📈 Exponential Smoothing (ETS) – Complete Guide
Exponential smoothing is a family of forecasting methods that assign exponentially decreasing weights to past observations. It's useful when you expect recent data to be more important than older data.
🧠 Why Use Exponential Smoothing?
- Works well with short-term forecasts
- Handles trend and seasonality
- Easy to interpret and implement
🧩 Types of Exponential Smoothing
| Type | Captures | Use Case |
|---|---|---|
| Simple | Level only | No trend or seasonality |
| Holt’s Linear | Level + Trend | Trending data |
| Holt-Winters (Triple) | Level + Trend + Seasonality | Seasonal & trending data |
1. 📦 Simple Exponential Smoothing (SES)
Used when the data has no trend or seasonality.
📐 Formula:
\[
\hat{y}_{t+1} = \alpha y_t + (1 - \alpha) \hat{y}_t
\]
- \(\alpha\): smoothing factor (0 < α < 1)
✅ Python Code:
from statsmodels.tsa.holtwinters import SimpleExpSmoothing
model = SimpleExpSmoothing(df['Passengers']).fit(smoothing_level=0.2)
forecast = model.forecast(12)
df['Passengers'].plot(label='Actual', figsize=(10, 4))
forecast.plot(label='Forecast', color='red')
plt.title('Simple Exponential Smoothing')
plt.legend()
plt.show()
2. 📈 Holt’s Linear Trend Method
Used when the data has a trend but no seasonality.
📐 Formula:
- Level: \(\ell_t = \alpha y_t + (1 - \alpha)(\ell_{t-1} + b_{t-1})\)
- Trend: \(b_t = \beta (\ell_t - \ell_{t-1}) + (1 - \beta) b_{t-1}\)
- Forecast: \(\hat{y}_{t+h} = \ell_t + h b_t\)
✅ Python Code:
from statsmodels.tsa.holtwinters import Holt
model = Holt(df['Passengers']).fit(smoothing_level=0.8, smoothing_trend=0.2)
forecast = model.forecast(12)
df['Passengers'].plot(label='Actual', figsize=(10, 4))
forecast.plot(label='Forecast', color='green')
plt.title("Holt's Linear Trend Forecast")
plt.legend()
plt.show()
3. 🔁 Holt-Winters (Triple Exponential Smoothing)
Handles trend and seasonality.
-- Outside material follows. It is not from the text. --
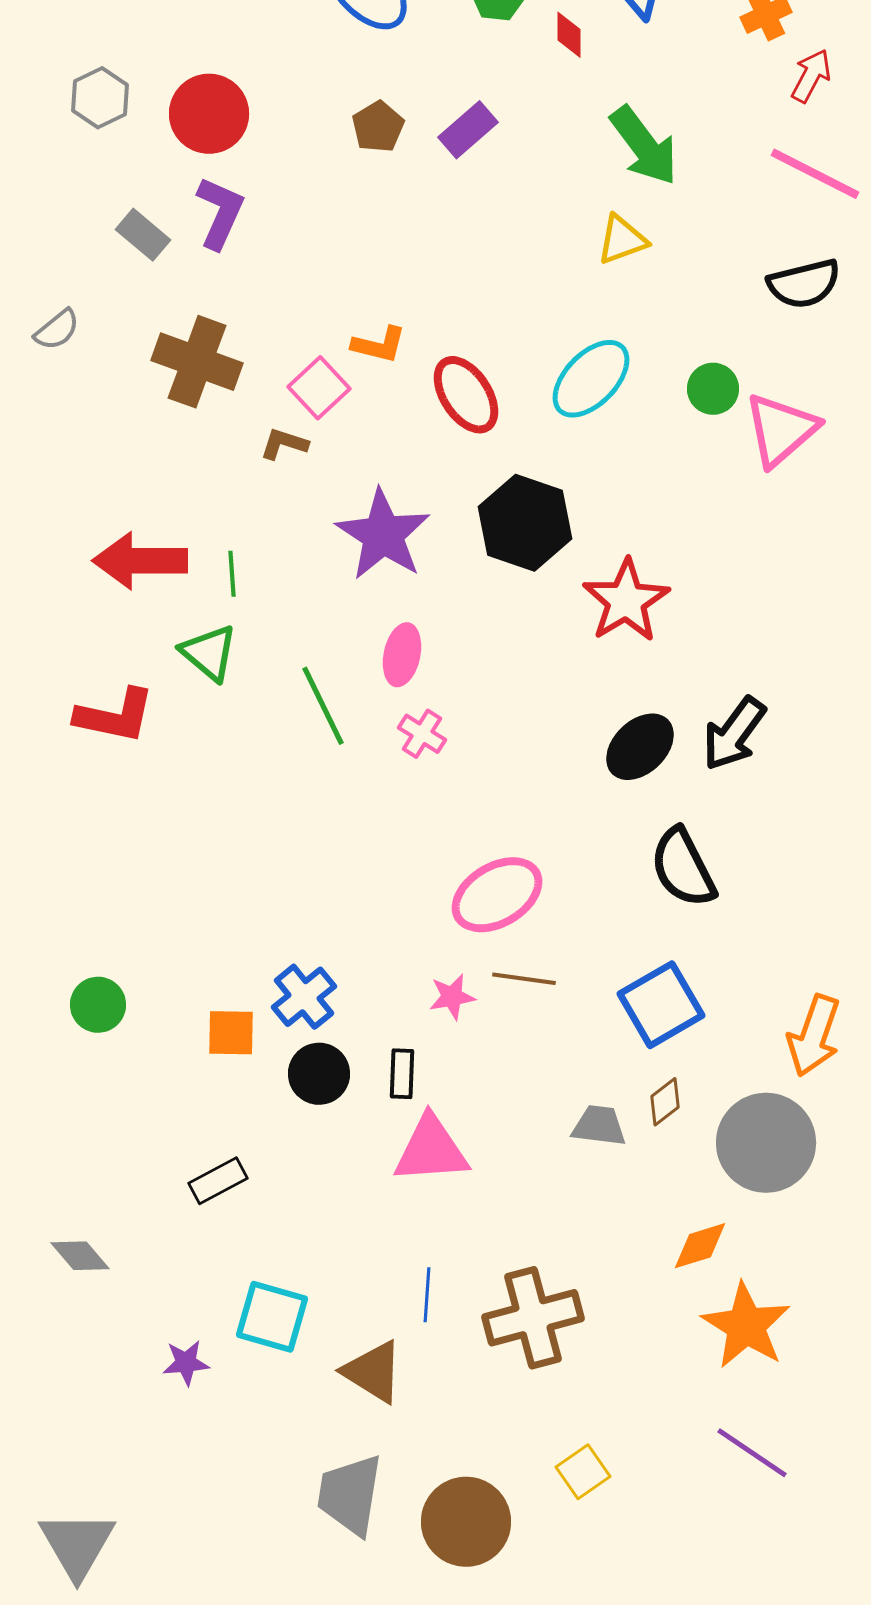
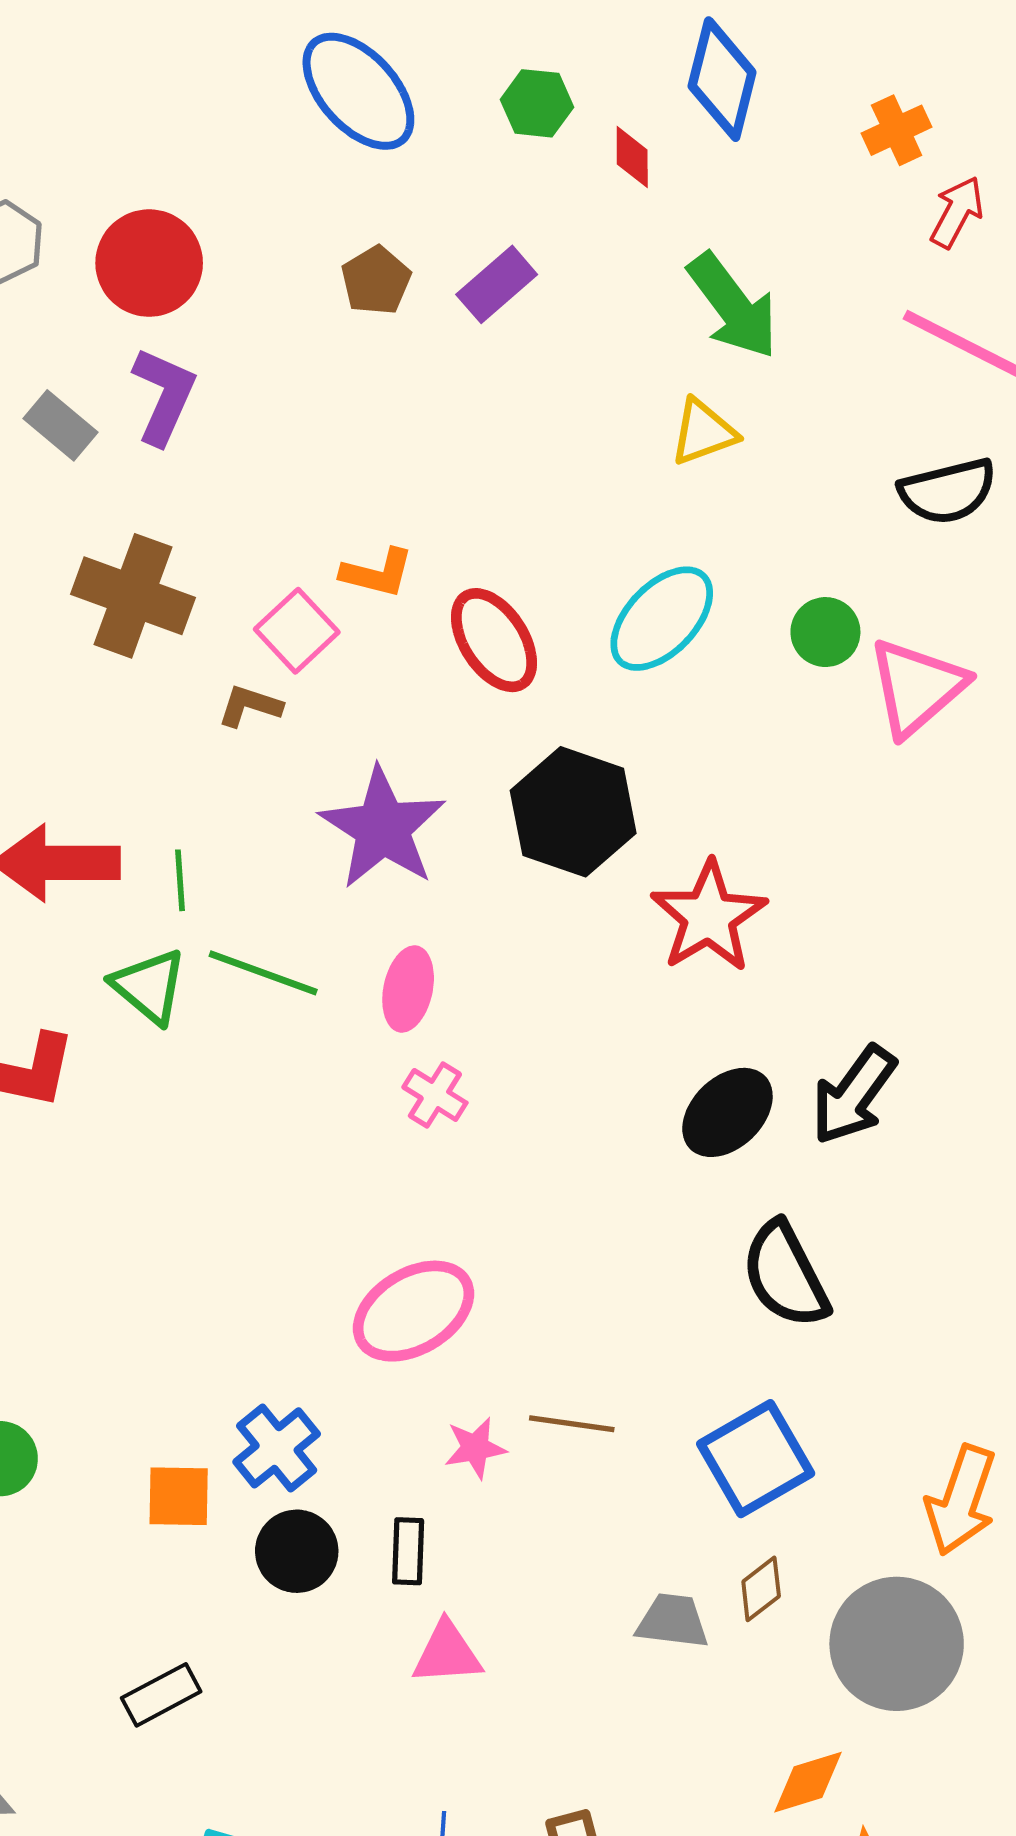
green line: (323, 706) -> (263, 973), moved, turned -44
pink ellipse: (497, 895) -> (413, 1311), moved
pink triangle: (431, 1150) -> (447, 1653), size x0.7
Supports additive and multiplicative seasonality.
🔧 Use when:
- Additive: Seasonality magnitude does not change over time.
- Multiplicative: Seasonality scales with trend (grows or shrinks).
📐 Equations (Additive form):
- Level: \(\ell_t = \alpha (y_t - s_{t-m}) + (1 - \alpha)(\ell_{t-1} + b_{t-1})\)
- Trend: \(b_t = \beta (\ell_t - \ell_{t-1}) + (1 - \beta) b_{t-1}\)
- Seasonal: \(s_t = \gamma (y_t - \ell_t) + (1 - \gamma) s_{t-m}\)
- Forecast: \(\hat{y}_{t+h} = \ell_t + h b_t + s_{t+h-m(k+1)}\)
Where:
- \(m\): seasonal period (e.g., 12 for monthly)
- \(k\): integer part of \(\frac{h-1}{m}\)
✅ Python Code (Additive Seasonality):
from statsmodels.tsa.holtwinters import ExponentialSmoothing
model = ExponentialSmoothing(
df['Passengers'],
seasonal='add',
trend='add',
seasonal_periods=12
).fit()
forecast = model.forecast(12)
df['Passengers'].plot(label='Actual', figsize=(10, 4))
forecast.plot(label='Forecast', color='orange')
plt.title("Holt-Winters Additive Forecast")
plt.legend()
plt.show()
🔍 Choosing the Right ETS Model
| Pattern | Model |
|---|---|
| No trend, no seasonality | Simple Exponential |
| Trend only | Holt’s Linear |
| Trend + Seasonality | Holt-Winters (Add/Mult) |
For automatic selection, you can use the auto_arima from pmdarima or statsforecast in production.
📊 Visualizing Components
Use the .plot_components() for decomposition in tools like Prophet or manually using seasonal_decompose.
🧠 Key Points
- ETS methods are suitable for short-term forecasting.
- Easy to interpret and fast to train.
- Great as baseline models before trying ARIMA or ML methods.